The story is beautiful and surprising, a Christmas treasure that’s still memorable and heart-warming after all these years. It is a testament to the writing of Richard Breen. In his life, Breen won an Academy Award for Best Writing, Story, and Screenplay for the 1954 minor Classic, Titanic.
But as the years has faded, so has Breen from the public consciousness. However, this one episode of Dragnet he wrote in 1953 during the first year of the Eisenhower Administration could be retold with ease in the anger and rage of the late 1960s, when the whole world had changed. Two decades later, a version of the story would be used in an episode of Macgyver. And if you were to tell the same story today, you could use almost the same script that Breen did.
What makes the story so timeless? I think it’s that element of the unexpected. We begin the episode with a sense of dismay at the idea of someone robbing a church on Christmas Eve, particuarly of a religious statue, and we’er led to suspect a devout worshiper with a past of committing a crime.

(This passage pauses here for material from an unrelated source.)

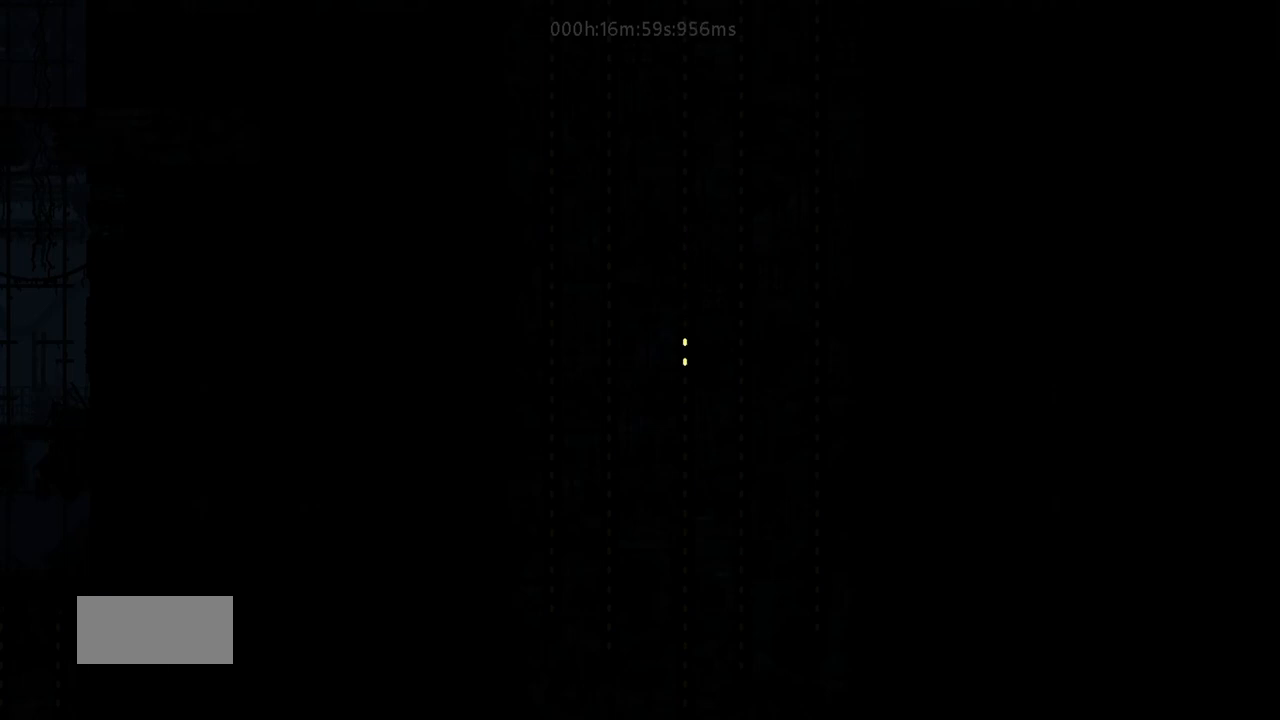
{"keys": ["down"], "events": []}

Yet, in the end, we found out things weren’t quite as they appeared.
What looks like a theft is not always a theft, and as Friday suggests, what looks like a poor person isn’t always a poor person. Through the tumult of the years, and the painful side of life that Dragnet portrays, this episode stands out for its hope. It was in the same vein as the famous Apollo 8 message that would come the next Christmas in providing hope and re-assurance to a troubled and turbulent world. More than 57 years after Breen produced the first version of this story, it still stands as a beacon that continues to connect with new generations.